Erst drei Jahre nach Beginn konnten die Naturfreunde schließlich genießen, eine Bleibe nicht nur in ihrem Stadtteil Degerloch sondern dort auch noch direkt am Wald zu haben.
Das Haus ziert eine Inschrift, die als Werbung des Wasserwerks für die Degerlocher Bevölkerung gedacht war, die sich noch bis 1872 das Wasser in Eimern holen musste, und die als Leitmotiv für eine überbevölkerte Welt dienen könnte: „ Das Beste aber ist das Wasser“. Übrigens: das Wasser aus verschiedenen Degerlocher Quellen sammelt sich heute noch in den Katakomben des Naturfreundehauses in einer Zisterne.
Bald konnte das Programm der Naturfreunde wieder richtig anlaufen. Neben den Wanderungen gehörte dazu natürlich die Nutzung des Hauses als Treffpunkt für die Ortsgruppe und für Gäste, mit der Möglichkeit der Bewirtung. Und es stand ab jetzt immer ein Raum zur Verfügung für die Veranstaltungen des Kulturprogramms und für alle Arten des gemütlichen Beisammenseins, und ganz wichtig: man hatte endlich Raum genug für eine Kindergruppe und konnte auch die Jugendgruppe wiederbeleben.

Noch mehr Komfort

Wie bei vielen anderen traditionellen Vereinen auch sind aus vielen aktiven Jüngeren inzwischen aktive Senioren geworden. Aber sie waren und sind noch so fit, dass sie mit dem Einsatz vieler Arbeitsstunden und allen voran der langjährige Vorstand Helmut Wolf noch einen weiteren Umbau bewältigen konnten: die Ergänzung um Übernachtungs-möglichkeiten. Das Naturfreundehaus erhielt acht Betten in drei Dachgeschossräumen.

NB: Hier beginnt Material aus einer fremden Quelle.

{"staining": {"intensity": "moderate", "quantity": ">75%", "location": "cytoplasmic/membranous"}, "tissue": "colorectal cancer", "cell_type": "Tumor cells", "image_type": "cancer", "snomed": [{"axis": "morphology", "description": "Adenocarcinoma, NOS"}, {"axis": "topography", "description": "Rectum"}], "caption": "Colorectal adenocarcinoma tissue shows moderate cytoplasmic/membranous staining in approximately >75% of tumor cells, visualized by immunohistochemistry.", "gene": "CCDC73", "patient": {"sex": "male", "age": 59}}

Dazu kamen noch sanitäre Anlagen, ein neues Treppenhaus, eine bessere Dachisolierung und nebenbei auch noch ein Parkplatz mit vier Stellplätzen. Erleichtert wurde diese Anstrengung dadurch, dass die Ortsgruppe nach 28 Jahren Mietzahlung das Haus (nicht den Boden) 1998 kaufen konnte. Heute ist das Haus mit Garten nicht nur bei der eigenen Mitgliedern sehr beliebt, sondern wird auch von Übernachtungsgästen frequentiert und wird für Veranstaltungen von Degerlocher Interessenten gern genutzt.